The NCAA today agreed to settle claims against the Association over college-themed basketball and football video games produced by Electronic Arts. The agreement will end the Keller litigation and provide a monetary settlement to a class of video game plaintiffs.
The settlement will award $20 million to certain Division I men’s basketball and Division I Bowl Subdivision football student-athletes who attended certain institutions during the years the games were sold.
“With the games no longer in production and the plaintiffs settling their claims with EA and the Collegiate Licensing Company, the NCAA viewed a settlement now as an appropriate opportunity to provide complete closure to the video game plaintiffs,” said NCAA Chief Legal Officer Donald Remy.
The complete details of the settlement remain to be finalized.
This settlement, and the previously announced settlement between other parties to the litigation, could result in some current FBS football or Division I men's basketball student-athletes receiving a monetary award from a settlement fund.
"Consistent with the terms of a court-approved settlement, the NCAA will allow a blanket eligibility waiver for any currently enrolled student-athletes who receive funds connected with the settlement.

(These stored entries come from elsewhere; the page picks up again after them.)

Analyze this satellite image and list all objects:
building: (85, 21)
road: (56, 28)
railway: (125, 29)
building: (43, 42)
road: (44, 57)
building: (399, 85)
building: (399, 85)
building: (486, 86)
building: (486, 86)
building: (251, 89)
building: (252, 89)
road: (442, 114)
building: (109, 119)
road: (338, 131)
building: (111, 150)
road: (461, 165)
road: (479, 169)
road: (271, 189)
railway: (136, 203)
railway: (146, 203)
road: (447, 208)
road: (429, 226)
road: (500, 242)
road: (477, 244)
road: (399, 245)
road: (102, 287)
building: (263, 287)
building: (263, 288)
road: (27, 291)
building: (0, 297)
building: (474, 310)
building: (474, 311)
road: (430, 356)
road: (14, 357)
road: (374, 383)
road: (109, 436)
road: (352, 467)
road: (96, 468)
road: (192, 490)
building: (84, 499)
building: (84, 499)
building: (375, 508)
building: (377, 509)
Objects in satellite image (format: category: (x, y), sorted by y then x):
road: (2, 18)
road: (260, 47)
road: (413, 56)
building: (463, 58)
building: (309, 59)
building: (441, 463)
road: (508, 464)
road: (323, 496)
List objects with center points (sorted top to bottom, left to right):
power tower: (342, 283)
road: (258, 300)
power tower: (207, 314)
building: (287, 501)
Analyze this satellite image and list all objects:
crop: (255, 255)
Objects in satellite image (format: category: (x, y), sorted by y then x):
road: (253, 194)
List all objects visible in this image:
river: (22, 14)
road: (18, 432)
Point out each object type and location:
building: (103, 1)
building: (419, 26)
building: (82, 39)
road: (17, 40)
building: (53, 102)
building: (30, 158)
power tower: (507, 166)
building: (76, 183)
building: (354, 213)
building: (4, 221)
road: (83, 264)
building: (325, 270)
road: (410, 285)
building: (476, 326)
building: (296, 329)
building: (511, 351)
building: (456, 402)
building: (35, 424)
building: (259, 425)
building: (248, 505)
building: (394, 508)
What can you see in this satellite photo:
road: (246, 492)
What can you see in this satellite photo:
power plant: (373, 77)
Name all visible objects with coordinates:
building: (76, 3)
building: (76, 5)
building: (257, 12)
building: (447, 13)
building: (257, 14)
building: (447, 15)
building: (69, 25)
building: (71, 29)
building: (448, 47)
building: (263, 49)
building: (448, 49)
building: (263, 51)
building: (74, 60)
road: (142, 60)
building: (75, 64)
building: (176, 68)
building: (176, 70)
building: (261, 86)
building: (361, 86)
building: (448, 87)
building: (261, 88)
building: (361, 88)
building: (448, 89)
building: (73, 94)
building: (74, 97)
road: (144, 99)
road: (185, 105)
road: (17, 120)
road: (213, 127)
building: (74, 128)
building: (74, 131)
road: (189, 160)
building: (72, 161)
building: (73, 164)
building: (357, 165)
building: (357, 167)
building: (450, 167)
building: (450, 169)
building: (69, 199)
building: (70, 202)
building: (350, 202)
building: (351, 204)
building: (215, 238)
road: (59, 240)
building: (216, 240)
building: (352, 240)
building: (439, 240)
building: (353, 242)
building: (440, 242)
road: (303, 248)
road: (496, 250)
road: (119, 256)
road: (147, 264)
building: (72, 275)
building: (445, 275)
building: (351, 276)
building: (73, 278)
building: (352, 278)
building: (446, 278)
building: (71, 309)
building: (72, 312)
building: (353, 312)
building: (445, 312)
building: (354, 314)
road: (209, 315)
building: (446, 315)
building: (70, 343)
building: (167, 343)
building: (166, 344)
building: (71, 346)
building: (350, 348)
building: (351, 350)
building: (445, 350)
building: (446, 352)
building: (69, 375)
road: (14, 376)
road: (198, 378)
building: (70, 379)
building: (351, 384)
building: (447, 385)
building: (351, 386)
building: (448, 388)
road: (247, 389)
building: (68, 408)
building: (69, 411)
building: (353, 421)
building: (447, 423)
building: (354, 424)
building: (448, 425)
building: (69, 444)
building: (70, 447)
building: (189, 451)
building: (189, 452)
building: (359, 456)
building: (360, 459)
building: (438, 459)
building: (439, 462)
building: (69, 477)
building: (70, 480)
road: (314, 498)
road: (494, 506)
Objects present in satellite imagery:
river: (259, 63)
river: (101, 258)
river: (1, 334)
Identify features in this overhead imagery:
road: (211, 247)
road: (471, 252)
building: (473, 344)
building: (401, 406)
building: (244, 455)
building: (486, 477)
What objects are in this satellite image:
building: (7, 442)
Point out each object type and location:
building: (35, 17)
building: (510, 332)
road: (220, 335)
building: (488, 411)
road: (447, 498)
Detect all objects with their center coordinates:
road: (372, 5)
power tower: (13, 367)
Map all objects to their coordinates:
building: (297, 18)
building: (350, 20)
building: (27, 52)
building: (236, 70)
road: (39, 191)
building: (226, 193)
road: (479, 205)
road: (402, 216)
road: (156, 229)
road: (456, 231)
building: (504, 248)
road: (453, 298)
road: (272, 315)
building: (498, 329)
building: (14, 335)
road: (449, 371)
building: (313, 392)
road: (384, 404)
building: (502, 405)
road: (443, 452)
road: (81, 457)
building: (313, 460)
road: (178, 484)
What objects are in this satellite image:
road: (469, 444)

In no event do we consider this settlement pay for athletics performance," Remy said.
The Keller case was scheduled for trial in March 2015 in federal court in California. The NCAA expects both settlements to be approved by the court before March. This makes further litigation in Keller and a trial unnecessary, and therefore the NCAA has requested that the court stay the Keller litigation.
The NCAA also reached preliminary agreements with EA and CLC and dismissed without prejudice its claims against them in state court in Georgia.
Remy added that this unique video game settlement does not impact the NCAA’s strong belief that its collegiate model of sports operates lawfully, which it will argue in defending the O’Bannon case about live broadcast in federal court starting today in Oakland, Calif., and in the NCAA’s defense of other attacks on the college model.
The plaintiffs in the O’Bannon lawsuit are not seeking monetary damages. Instead, they are asking the judge in the case to prevent the NCAA from enforcing its rules so future Division I football and men’s basketball student-athletes can receive compensation during their time in college for group licensing of their names, images, or likenesses. The plaintiffs claim that such compensation should include payment for their appearance in games that are broadcast live. As a result, in addition to challenging the NCAA rules, the plaintiffs are seeking to erode copyright law and First Amendment protections afforded to those games and broadcasts.
Remy said the NCAA continues to believe the current system of college athletics – bolstered by continual improvements – provides the greatest opportunities to the most student-athletes by not paying those who play only Division I men’s basketball and football.
“The collegiate model of sports provides hundreds of thousands of student-athletes with unmatched opportunities for education, growth, mentoring, and future success,” Remy said.